The air raid shelter which protected speedway fans
By Tony Lethbridge
The Morrison Table Shelter was a metal cage with a steel top. When installed inside a house it could be used as a table but during air raids the occupants of the house could take cover inside it. Although the shelter was known as a Morrison, and named after Herbert Morrison the politican, it was designed by a dentist, Alfred Moss, the father of the great British racing driver, Sir Stirling Moss.
5918 Morrison shelters were issued in Exeter and saved many lives. In fact 293 were found intact among the ruins of bombed houses.

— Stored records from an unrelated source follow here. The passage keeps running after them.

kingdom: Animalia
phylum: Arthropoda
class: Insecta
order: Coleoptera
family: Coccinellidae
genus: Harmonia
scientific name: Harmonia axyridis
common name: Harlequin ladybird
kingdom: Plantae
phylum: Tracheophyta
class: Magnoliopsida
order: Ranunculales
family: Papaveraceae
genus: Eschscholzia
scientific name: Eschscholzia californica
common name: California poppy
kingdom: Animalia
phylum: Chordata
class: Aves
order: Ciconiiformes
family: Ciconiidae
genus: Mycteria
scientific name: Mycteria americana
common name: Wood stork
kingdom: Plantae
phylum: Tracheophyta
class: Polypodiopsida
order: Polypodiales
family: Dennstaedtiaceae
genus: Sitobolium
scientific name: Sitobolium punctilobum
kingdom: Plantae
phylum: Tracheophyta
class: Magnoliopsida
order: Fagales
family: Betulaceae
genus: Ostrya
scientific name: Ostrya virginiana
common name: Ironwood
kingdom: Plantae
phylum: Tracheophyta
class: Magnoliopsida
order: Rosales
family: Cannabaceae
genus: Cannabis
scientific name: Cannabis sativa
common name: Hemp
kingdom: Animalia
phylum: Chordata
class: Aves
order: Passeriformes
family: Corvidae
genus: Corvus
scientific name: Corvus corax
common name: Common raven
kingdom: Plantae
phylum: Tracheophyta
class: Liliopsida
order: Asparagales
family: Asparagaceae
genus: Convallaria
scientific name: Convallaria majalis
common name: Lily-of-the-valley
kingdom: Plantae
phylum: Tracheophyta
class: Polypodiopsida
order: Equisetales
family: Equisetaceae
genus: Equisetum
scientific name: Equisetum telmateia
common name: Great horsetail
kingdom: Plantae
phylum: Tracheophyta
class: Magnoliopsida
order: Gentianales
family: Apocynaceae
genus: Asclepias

After the war most of the shelters went for scrap, but not all. When speedway was re established at the County Ground in 1947 building materials were in short supply but one of the Falcons' directors, Mr Bill Eastmond, had a number of Morrison shelters in his salvage warehouse behind the Thatched House Inn on Exwick Road. 242 shelter tops each measuring 6'x4' were used to construct the safety fence around the track, and remained in place until the spring of 2006 when the stadium was purchased by developers. Many riders hated the steel fence as they considered it dangerous, but top Falcons like Ivan Mauger and Vaclav Verner frequently rode with their back wheel against the fence to gain extra drive.
Naturally, being steel, the fence was very unforgiving and many a rider carried the scars to prove it. The final casualty was speedway official John Tombs who cut his thumb badly with a chisel while helping to dismantle the fence in 2006. Several panels have been preserved and one is promised to the national speedway museum in Hoddesdon.